**TASK DIRECTIONS:**
Reproduce the following lines character for character, leaving out the pictures.

————

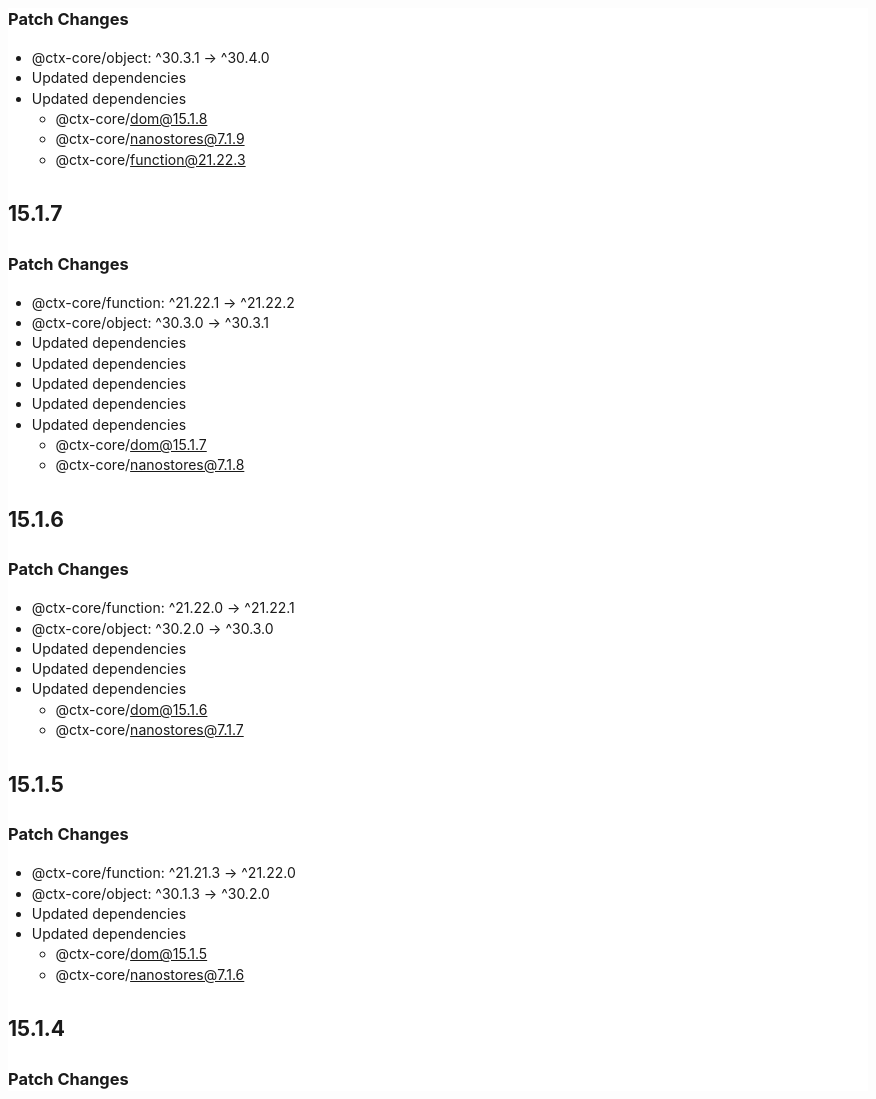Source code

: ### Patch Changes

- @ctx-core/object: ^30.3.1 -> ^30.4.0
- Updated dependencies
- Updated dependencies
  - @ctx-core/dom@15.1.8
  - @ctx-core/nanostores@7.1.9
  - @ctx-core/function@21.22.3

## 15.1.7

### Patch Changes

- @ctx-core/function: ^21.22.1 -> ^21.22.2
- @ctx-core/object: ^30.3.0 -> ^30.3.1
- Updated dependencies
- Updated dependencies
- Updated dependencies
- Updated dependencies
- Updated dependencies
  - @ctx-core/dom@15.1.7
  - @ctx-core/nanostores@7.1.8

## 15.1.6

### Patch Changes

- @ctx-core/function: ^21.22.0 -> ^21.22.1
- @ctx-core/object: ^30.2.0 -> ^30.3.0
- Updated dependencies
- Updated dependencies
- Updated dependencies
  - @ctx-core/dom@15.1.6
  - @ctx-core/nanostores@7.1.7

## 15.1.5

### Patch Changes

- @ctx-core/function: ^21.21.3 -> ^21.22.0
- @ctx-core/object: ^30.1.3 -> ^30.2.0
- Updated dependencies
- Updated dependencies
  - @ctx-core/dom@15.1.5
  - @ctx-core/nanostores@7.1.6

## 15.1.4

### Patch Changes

————

**EXPECTED ANSWER:**
Source code

: ### Patch Changes

- @ctx-core/object: ^30.3.1 -> ^30.4.0
- Updated dependencies
- Updated dependencies
  - @ctx-core/dom@15.1.8
  - @ctx-core/nanostores@7.1.9
  - @ctx-core/function@21.22.3

## 15.1.7

### Patch Changes

- @ctx-core/function: ^21.22.1 -> ^21.22.2
- @ctx-core/object: ^30.3.0 -> ^30.3.1
- Updated dependencies
- Updated dependencies
- Updated dependencies
- Updated dependencies
- Updated dependencies
  - @ctx-core/dom@15.1.7
  - @ctx-core/nanostores@7.1.8

## 15.1.6

### Patch Changes

- @ctx-core/function: ^21.22.0 -> ^21.22.1
- @ctx-core/object: ^30.2.0 -> ^30.3.0
- Updated dependencies
- Updated dependencies
- Updated dependencies
  - @ctx-core/dom@15.1.6
  - @ctx-core/nanostores@7.1.7

## 15.1.5

### Patch Changes

- @ctx-core/function: ^21.21.3 -> ^21.22.0
- @ctx-core/object: ^30.1.3 -> ^30.2.0
- Updated dependencies
- Updated dependencies
  - @ctx-core/dom@15.1.5
  - @ctx-core/nanostores@7.1.6

## 15.1.4

### Patch Changes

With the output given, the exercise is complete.